Instructions for the task: The following data has a line with "Picture 1: EM xy, xz, yz;" and a line with "Picture 2: EM". Write out exactly those lines and all the lines between them.

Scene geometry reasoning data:
┌──
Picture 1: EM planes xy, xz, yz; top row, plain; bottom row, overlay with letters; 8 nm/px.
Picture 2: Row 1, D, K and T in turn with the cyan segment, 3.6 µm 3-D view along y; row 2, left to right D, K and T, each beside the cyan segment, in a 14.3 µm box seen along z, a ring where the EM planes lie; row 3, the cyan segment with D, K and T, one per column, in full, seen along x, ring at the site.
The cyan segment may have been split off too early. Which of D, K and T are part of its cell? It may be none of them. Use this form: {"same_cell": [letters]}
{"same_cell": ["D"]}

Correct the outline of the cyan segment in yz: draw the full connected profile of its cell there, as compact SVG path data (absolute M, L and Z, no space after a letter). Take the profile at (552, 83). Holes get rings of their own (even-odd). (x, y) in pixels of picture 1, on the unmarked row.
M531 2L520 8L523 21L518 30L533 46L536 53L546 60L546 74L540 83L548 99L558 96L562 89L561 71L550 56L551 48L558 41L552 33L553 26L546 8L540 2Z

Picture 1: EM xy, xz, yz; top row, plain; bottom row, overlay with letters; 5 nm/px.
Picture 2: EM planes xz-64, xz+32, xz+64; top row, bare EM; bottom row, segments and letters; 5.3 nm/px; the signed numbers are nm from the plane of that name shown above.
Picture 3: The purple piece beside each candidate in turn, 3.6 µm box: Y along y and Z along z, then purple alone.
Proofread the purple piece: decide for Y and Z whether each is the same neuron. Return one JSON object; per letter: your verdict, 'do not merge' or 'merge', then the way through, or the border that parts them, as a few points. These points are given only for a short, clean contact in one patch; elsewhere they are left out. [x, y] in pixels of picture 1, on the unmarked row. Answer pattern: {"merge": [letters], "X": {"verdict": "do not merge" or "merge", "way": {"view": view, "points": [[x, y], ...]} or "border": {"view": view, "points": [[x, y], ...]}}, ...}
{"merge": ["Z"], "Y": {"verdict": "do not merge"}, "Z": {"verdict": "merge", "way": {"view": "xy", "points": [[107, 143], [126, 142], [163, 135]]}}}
└──
┌──
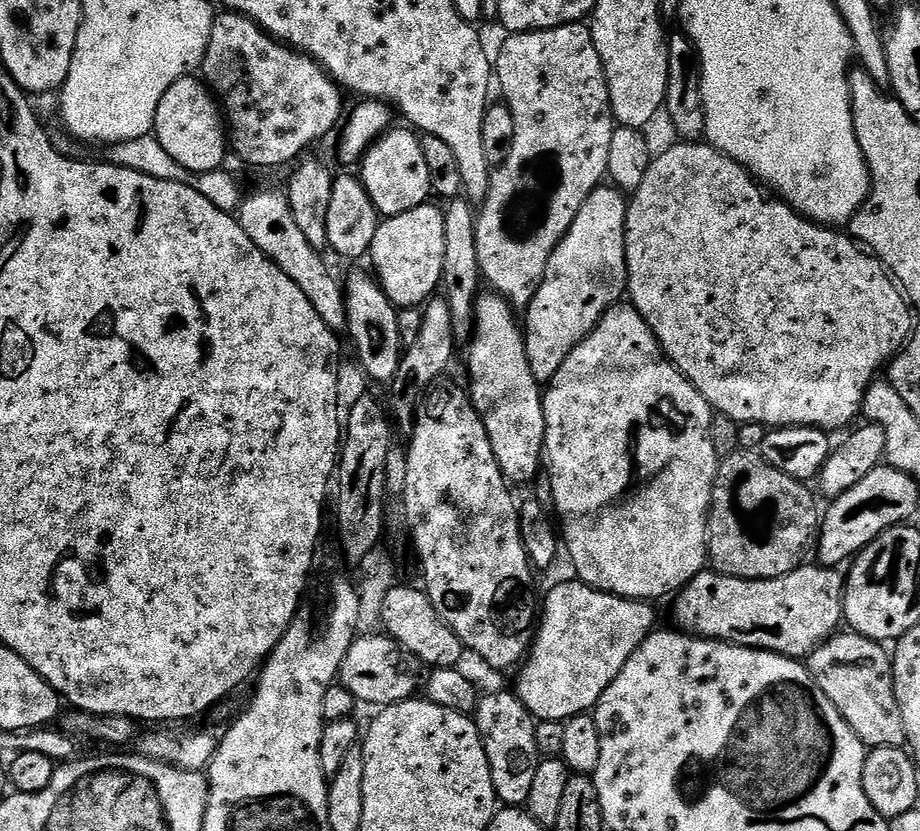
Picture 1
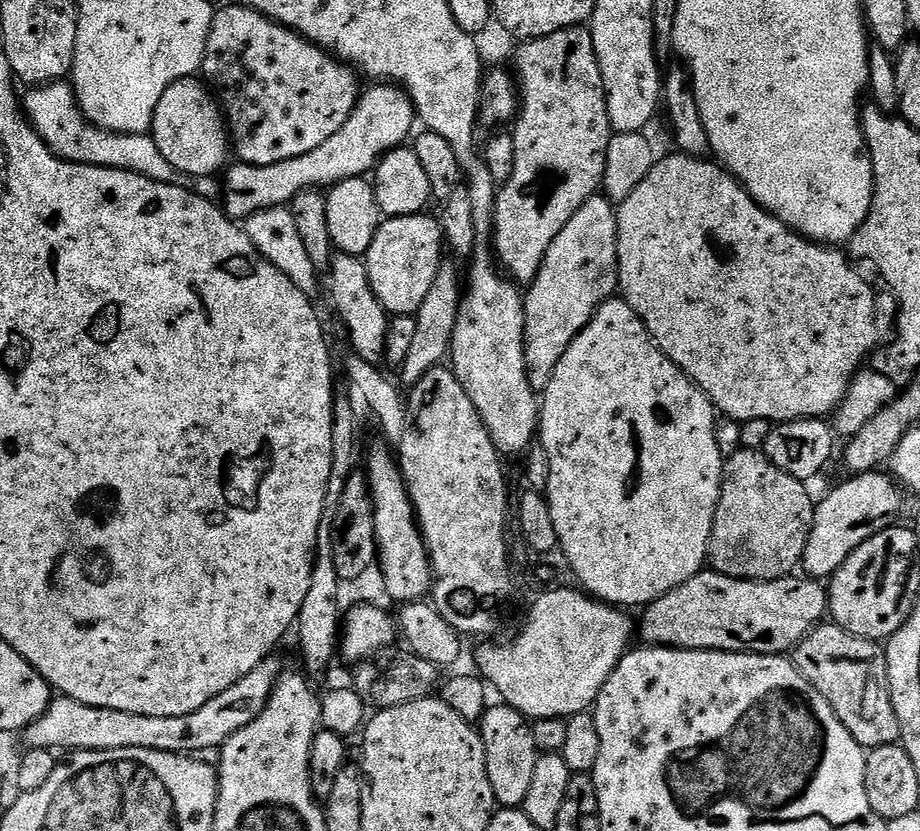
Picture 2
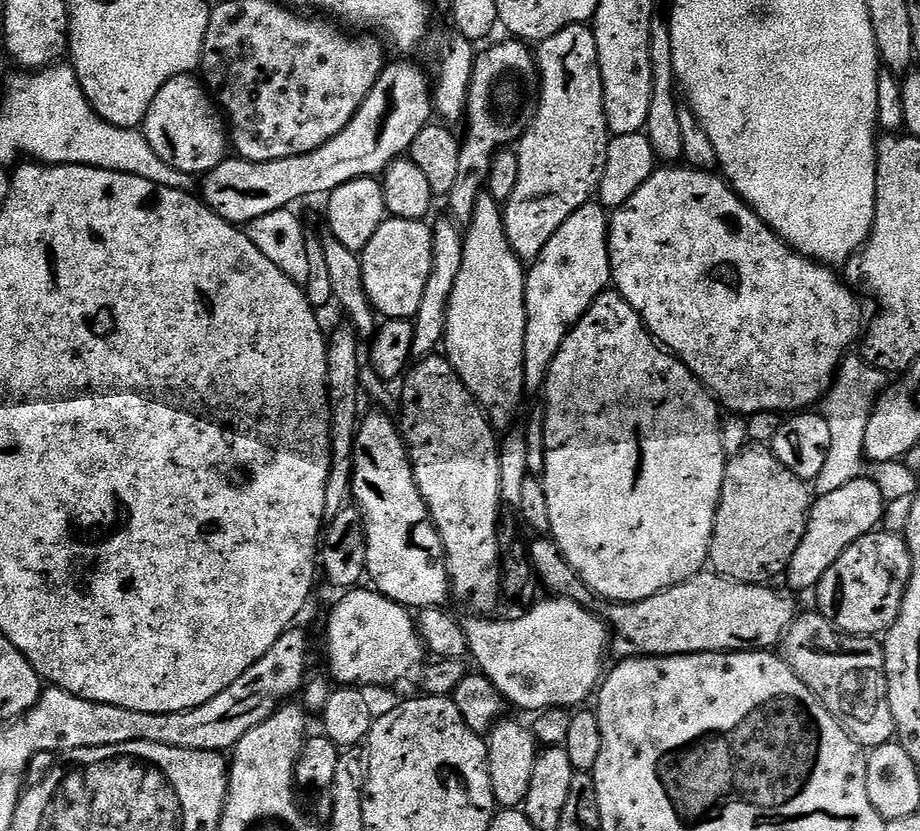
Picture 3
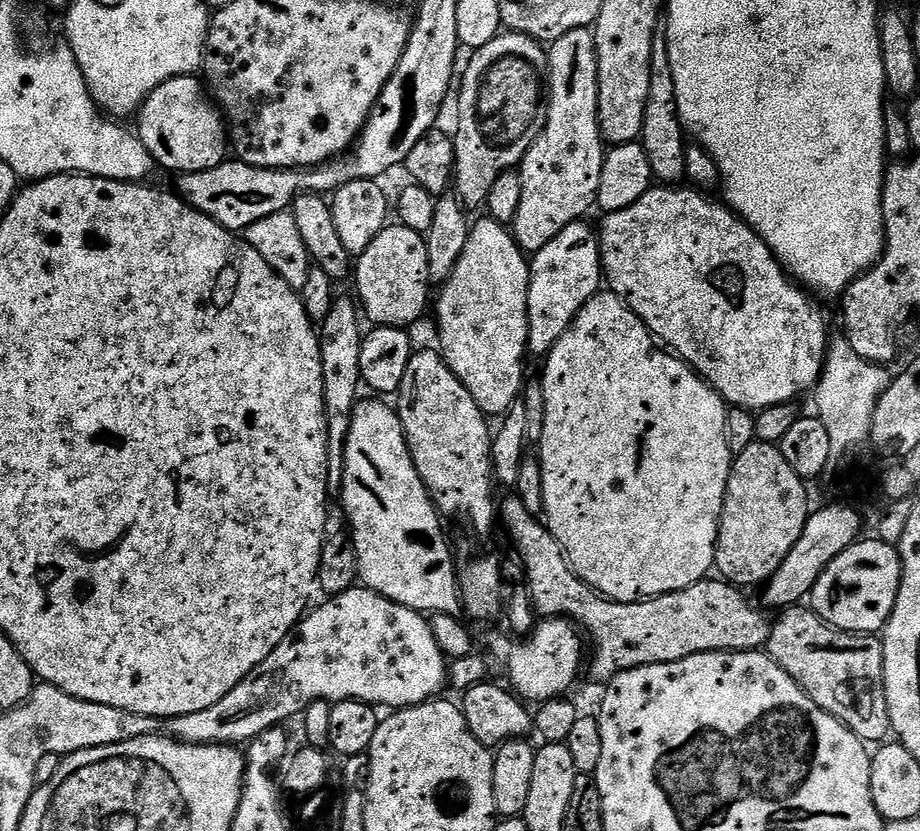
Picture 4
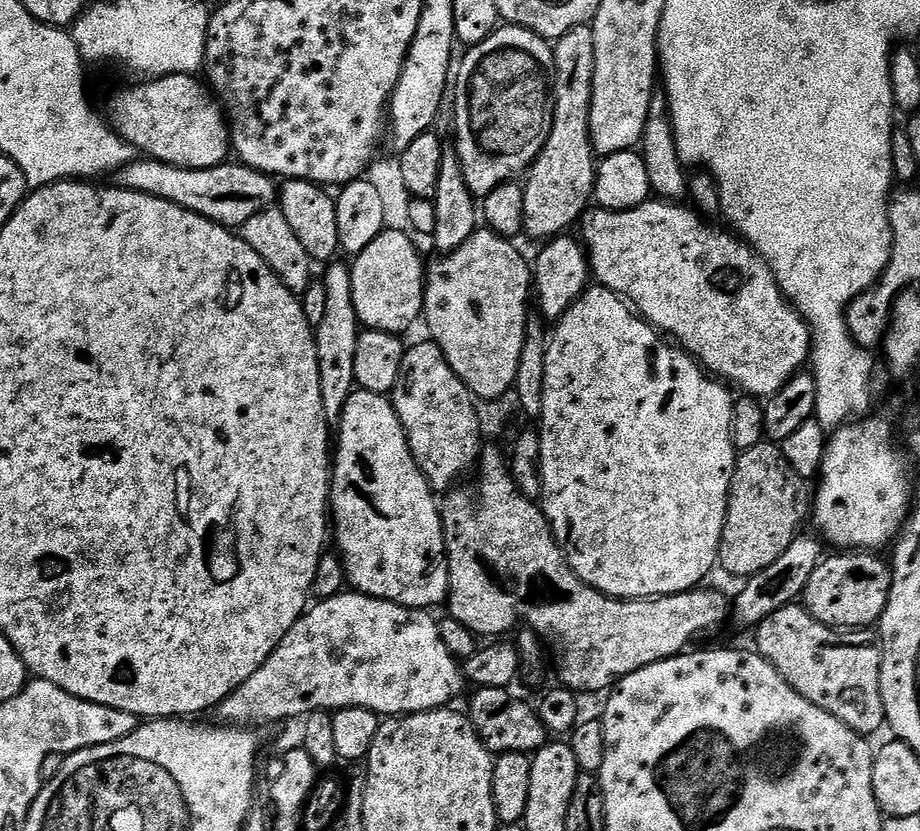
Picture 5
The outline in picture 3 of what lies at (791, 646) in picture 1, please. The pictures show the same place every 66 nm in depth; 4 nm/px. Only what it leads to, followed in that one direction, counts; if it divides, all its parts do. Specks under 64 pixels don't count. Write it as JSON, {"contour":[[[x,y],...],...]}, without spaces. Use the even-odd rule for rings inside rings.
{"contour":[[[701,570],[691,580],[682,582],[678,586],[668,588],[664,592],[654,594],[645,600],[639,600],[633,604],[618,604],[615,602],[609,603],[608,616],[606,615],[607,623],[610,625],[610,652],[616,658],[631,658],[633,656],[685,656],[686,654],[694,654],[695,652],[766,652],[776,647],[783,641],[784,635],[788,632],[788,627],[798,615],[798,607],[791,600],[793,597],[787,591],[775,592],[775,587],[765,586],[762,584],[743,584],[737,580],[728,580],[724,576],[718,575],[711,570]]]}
└──
Exercise answer:
Picture 1: EM xy, xz, yz; top row, plain; bottom row, overlay with letters; 5 nm/px.
Picture 2: EM planes xz-64, xz+32, xz+64; top row, bare EM; bottom row, segments and letters; 5.3 nm/px; the signed numbers are nm from the plane of that name shown above.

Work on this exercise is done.